As you become a master of the product - again not just what you’re building
but why - you’ll likely find yourself with opportunities to contribute much
more in the business side.

------
ninjakeyboard
I went the other way - I was a business grad and transitioned to a software
developer. IMO the soft skills are important no matter what. To be a real
thought leader in business it's important to step away from the work and
trying to think about the problems you're facing (people problems for example)
in lateral ways. A lot of very technical people have a hard time stepping away
from the work IMO. You just need to trust people to do the best work that they
can. There is a great quote from Steve Jobs: "It doesn't make sense to hire
smart people and tell them what to do. You hire smart people and let them tell
you what to do."

------
everdev
I had a college degree in business, but as a contractor I started saying yes
to more work than I could handle myself which forced me to hire contractors.
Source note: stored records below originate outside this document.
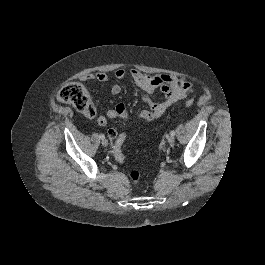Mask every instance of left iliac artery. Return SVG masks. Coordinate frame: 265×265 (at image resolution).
Returning <instances> with one entry per match:
<instances>
[{
	"mask_svg": "<svg viewBox=\"0 0 265 265\" xmlns=\"http://www.w3.org/2000/svg\"><path fill=\"white\" fill-rule=\"evenodd\" d=\"M170 134L174 136V135H175V131L172 130V131L170 132Z\"/></svg>",
	"mask_w": 265,
	"mask_h": 265,
	"instance_id": "44dca946",
	"label": "left iliac artery"
}]
</instances>
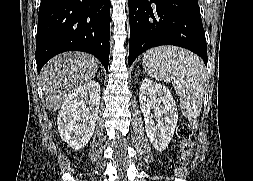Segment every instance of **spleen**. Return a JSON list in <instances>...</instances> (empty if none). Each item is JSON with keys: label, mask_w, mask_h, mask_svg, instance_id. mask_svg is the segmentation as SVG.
<instances>
[{"label": "spleen", "mask_w": 253, "mask_h": 181, "mask_svg": "<svg viewBox=\"0 0 253 181\" xmlns=\"http://www.w3.org/2000/svg\"><path fill=\"white\" fill-rule=\"evenodd\" d=\"M143 67L150 77L172 82L188 120L200 115L206 74L203 61L193 53L174 46H161L144 54Z\"/></svg>", "instance_id": "3e777b00"}]
</instances>
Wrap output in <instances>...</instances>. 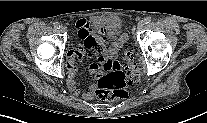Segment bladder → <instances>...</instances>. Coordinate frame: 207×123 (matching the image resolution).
Listing matches in <instances>:
<instances>
[{"label":"bladder","mask_w":207,"mask_h":123,"mask_svg":"<svg viewBox=\"0 0 207 123\" xmlns=\"http://www.w3.org/2000/svg\"><path fill=\"white\" fill-rule=\"evenodd\" d=\"M122 22L118 17H105L97 25L104 31L107 44L115 48L121 41Z\"/></svg>","instance_id":"31cf9c89"}]
</instances>
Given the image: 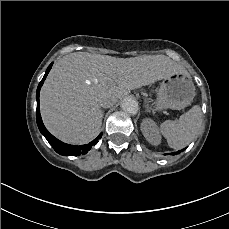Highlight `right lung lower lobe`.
Instances as JSON below:
<instances>
[{"instance_id": "1", "label": "right lung lower lobe", "mask_w": 229, "mask_h": 229, "mask_svg": "<svg viewBox=\"0 0 229 229\" xmlns=\"http://www.w3.org/2000/svg\"><path fill=\"white\" fill-rule=\"evenodd\" d=\"M52 65H53V63H51L48 66L46 73H45L43 79L41 80V82L39 83L38 88H37V92H36V100H37L36 121H37L38 128H39L40 132L42 133V135L47 139V141L53 147V149L57 153H59L60 155H64V156L84 155L91 149V147L93 145H95L98 142V139L101 138L102 133L95 140L90 142L89 144H85V145H81V146L69 145V144L61 142L60 140L55 138L52 134H50L42 122L40 110H39V93H40V89L43 85V82H44L46 76L48 75Z\"/></svg>"}]
</instances>
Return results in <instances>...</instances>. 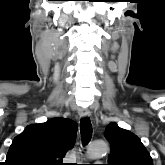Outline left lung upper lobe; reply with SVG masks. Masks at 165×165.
<instances>
[{
	"mask_svg": "<svg viewBox=\"0 0 165 165\" xmlns=\"http://www.w3.org/2000/svg\"><path fill=\"white\" fill-rule=\"evenodd\" d=\"M105 138L111 146L107 165H153L152 158L140 139L128 130L110 123Z\"/></svg>",
	"mask_w": 165,
	"mask_h": 165,
	"instance_id": "1",
	"label": "left lung upper lobe"
}]
</instances>
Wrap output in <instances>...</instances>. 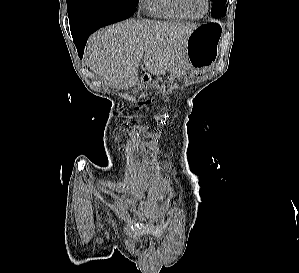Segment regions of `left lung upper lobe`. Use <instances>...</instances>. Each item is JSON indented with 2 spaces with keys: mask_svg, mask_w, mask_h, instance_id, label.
<instances>
[{
  "mask_svg": "<svg viewBox=\"0 0 299 273\" xmlns=\"http://www.w3.org/2000/svg\"><path fill=\"white\" fill-rule=\"evenodd\" d=\"M213 6L211 15L215 18L223 17L226 15V0H212Z\"/></svg>",
  "mask_w": 299,
  "mask_h": 273,
  "instance_id": "obj_1",
  "label": "left lung upper lobe"
}]
</instances>
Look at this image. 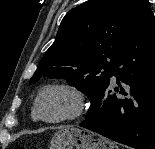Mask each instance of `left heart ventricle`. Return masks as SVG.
Listing matches in <instances>:
<instances>
[{
    "mask_svg": "<svg viewBox=\"0 0 155 149\" xmlns=\"http://www.w3.org/2000/svg\"><path fill=\"white\" fill-rule=\"evenodd\" d=\"M74 107L73 97L61 90L47 92L40 101V112L48 119L63 117L71 113Z\"/></svg>",
    "mask_w": 155,
    "mask_h": 149,
    "instance_id": "obj_1",
    "label": "left heart ventricle"
}]
</instances>
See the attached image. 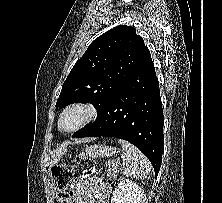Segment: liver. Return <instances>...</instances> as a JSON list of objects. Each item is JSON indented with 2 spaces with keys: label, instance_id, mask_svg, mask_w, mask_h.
Returning <instances> with one entry per match:
<instances>
[{
  "label": "liver",
  "instance_id": "1",
  "mask_svg": "<svg viewBox=\"0 0 222 203\" xmlns=\"http://www.w3.org/2000/svg\"><path fill=\"white\" fill-rule=\"evenodd\" d=\"M67 145L68 143H64L61 147L57 148L54 151V154L52 156V160L50 163V167L54 166L62 158V156L65 154L67 150Z\"/></svg>",
  "mask_w": 222,
  "mask_h": 203
}]
</instances>
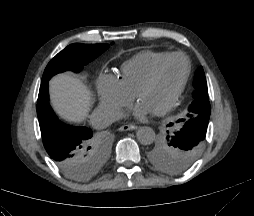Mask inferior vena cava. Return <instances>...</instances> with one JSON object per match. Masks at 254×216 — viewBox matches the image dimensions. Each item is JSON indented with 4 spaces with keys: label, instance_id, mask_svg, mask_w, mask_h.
<instances>
[{
    "label": "inferior vena cava",
    "instance_id": "1",
    "mask_svg": "<svg viewBox=\"0 0 254 216\" xmlns=\"http://www.w3.org/2000/svg\"><path fill=\"white\" fill-rule=\"evenodd\" d=\"M118 109L106 105H99L90 115V123L95 129H104L121 119Z\"/></svg>",
    "mask_w": 254,
    "mask_h": 216
}]
</instances>
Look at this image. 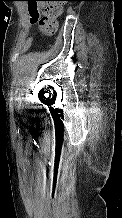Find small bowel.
<instances>
[{"instance_id": "obj_1", "label": "small bowel", "mask_w": 122, "mask_h": 218, "mask_svg": "<svg viewBox=\"0 0 122 218\" xmlns=\"http://www.w3.org/2000/svg\"><path fill=\"white\" fill-rule=\"evenodd\" d=\"M36 8H37L38 11H40L41 5H40V4H37Z\"/></svg>"}]
</instances>
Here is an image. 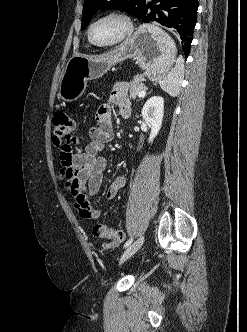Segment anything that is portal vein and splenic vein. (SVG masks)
<instances>
[{
  "label": "portal vein and splenic vein",
  "instance_id": "18ae733b",
  "mask_svg": "<svg viewBox=\"0 0 247 332\" xmlns=\"http://www.w3.org/2000/svg\"><path fill=\"white\" fill-rule=\"evenodd\" d=\"M145 94H146V91L143 90V91L139 92L138 97H143V96H145Z\"/></svg>",
  "mask_w": 247,
  "mask_h": 332
}]
</instances>
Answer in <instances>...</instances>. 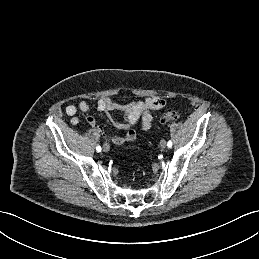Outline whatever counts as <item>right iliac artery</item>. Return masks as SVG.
Masks as SVG:
<instances>
[{"mask_svg": "<svg viewBox=\"0 0 259 259\" xmlns=\"http://www.w3.org/2000/svg\"><path fill=\"white\" fill-rule=\"evenodd\" d=\"M96 150H97V152H100V151H101V147H100V146H97V147H96Z\"/></svg>", "mask_w": 259, "mask_h": 259, "instance_id": "right-iliac-artery-1", "label": "right iliac artery"}]
</instances>
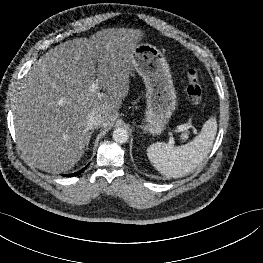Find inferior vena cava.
<instances>
[{"mask_svg":"<svg viewBox=\"0 0 263 263\" xmlns=\"http://www.w3.org/2000/svg\"><path fill=\"white\" fill-rule=\"evenodd\" d=\"M102 123L103 117L100 113L93 112L87 116V126L90 130L99 128L100 126H102Z\"/></svg>","mask_w":263,"mask_h":263,"instance_id":"602c4592","label":"inferior vena cava"}]
</instances>
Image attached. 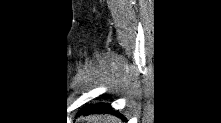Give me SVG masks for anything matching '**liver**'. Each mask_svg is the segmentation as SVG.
Wrapping results in <instances>:
<instances>
[{"label": "liver", "mask_w": 221, "mask_h": 123, "mask_svg": "<svg viewBox=\"0 0 221 123\" xmlns=\"http://www.w3.org/2000/svg\"><path fill=\"white\" fill-rule=\"evenodd\" d=\"M87 123H122V121L113 115H90L85 118Z\"/></svg>", "instance_id": "1"}]
</instances>
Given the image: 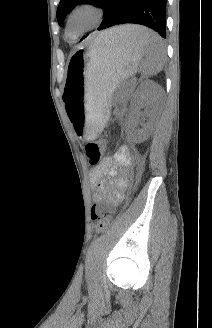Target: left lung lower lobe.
Here are the masks:
<instances>
[{"label":"left lung lower lobe","instance_id":"1","mask_svg":"<svg viewBox=\"0 0 212 328\" xmlns=\"http://www.w3.org/2000/svg\"><path fill=\"white\" fill-rule=\"evenodd\" d=\"M166 0H106L98 30L118 24H140L166 38Z\"/></svg>","mask_w":212,"mask_h":328}]
</instances>
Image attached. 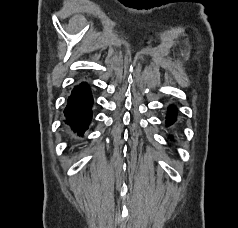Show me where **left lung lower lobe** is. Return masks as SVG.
<instances>
[{"label": "left lung lower lobe", "mask_w": 238, "mask_h": 228, "mask_svg": "<svg viewBox=\"0 0 238 228\" xmlns=\"http://www.w3.org/2000/svg\"><path fill=\"white\" fill-rule=\"evenodd\" d=\"M176 120V108L174 106H171L169 108V114L167 116V125H172Z\"/></svg>", "instance_id": "1"}]
</instances>
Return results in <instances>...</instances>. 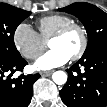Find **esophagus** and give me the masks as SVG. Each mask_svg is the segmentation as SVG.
I'll list each match as a JSON object with an SVG mask.
<instances>
[{"mask_svg":"<svg viewBox=\"0 0 107 107\" xmlns=\"http://www.w3.org/2000/svg\"><path fill=\"white\" fill-rule=\"evenodd\" d=\"M52 73H53V71H43L40 74L42 77H48V76L52 75Z\"/></svg>","mask_w":107,"mask_h":107,"instance_id":"obj_1","label":"esophagus"}]
</instances>
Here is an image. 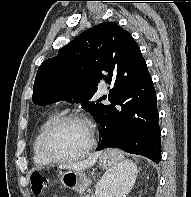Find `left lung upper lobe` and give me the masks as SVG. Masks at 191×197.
Wrapping results in <instances>:
<instances>
[{"instance_id":"obj_1","label":"left lung upper lobe","mask_w":191,"mask_h":197,"mask_svg":"<svg viewBox=\"0 0 191 197\" xmlns=\"http://www.w3.org/2000/svg\"><path fill=\"white\" fill-rule=\"evenodd\" d=\"M144 67L146 62L132 36L114 22L100 23L40 65L32 101L41 106L62 100L82 103L96 118L104 105L91 98L103 72H108L106 79L111 83L115 75Z\"/></svg>"}]
</instances>
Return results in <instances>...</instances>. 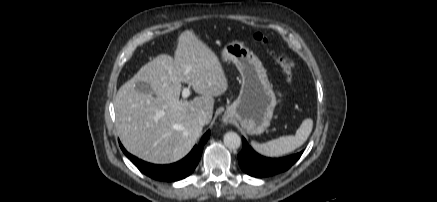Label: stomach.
I'll return each mask as SVG.
<instances>
[{
  "mask_svg": "<svg viewBox=\"0 0 437 202\" xmlns=\"http://www.w3.org/2000/svg\"><path fill=\"white\" fill-rule=\"evenodd\" d=\"M221 56L234 63L242 77L239 96L227 107L224 119L237 120L248 134L263 133L277 104L266 69L253 52L237 41L225 45Z\"/></svg>",
  "mask_w": 437,
  "mask_h": 202,
  "instance_id": "stomach-1",
  "label": "stomach"
}]
</instances>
As others mentioned, you have to stop writing as much code and start QAing or
PMing more which takes practice.

But the short answer is, don't turn down work and be prepared to work a ton
while you're still part time coding and part time managing.

------
spo81rty
It is hard. I still struggle with this myself. The first thing you have to do
is stop writing code. You have to get comfortable letting someone else handle
that side of it.

You have to learn to focus more on sales, marketing, and growing the
company... not little details about the code.

------
mathattack
I moved into testing and requirements gathering, learned as much as I could
about project management and ultimately got an MBA.

------
taprun
Volunteered to help my company bid on projects and run them.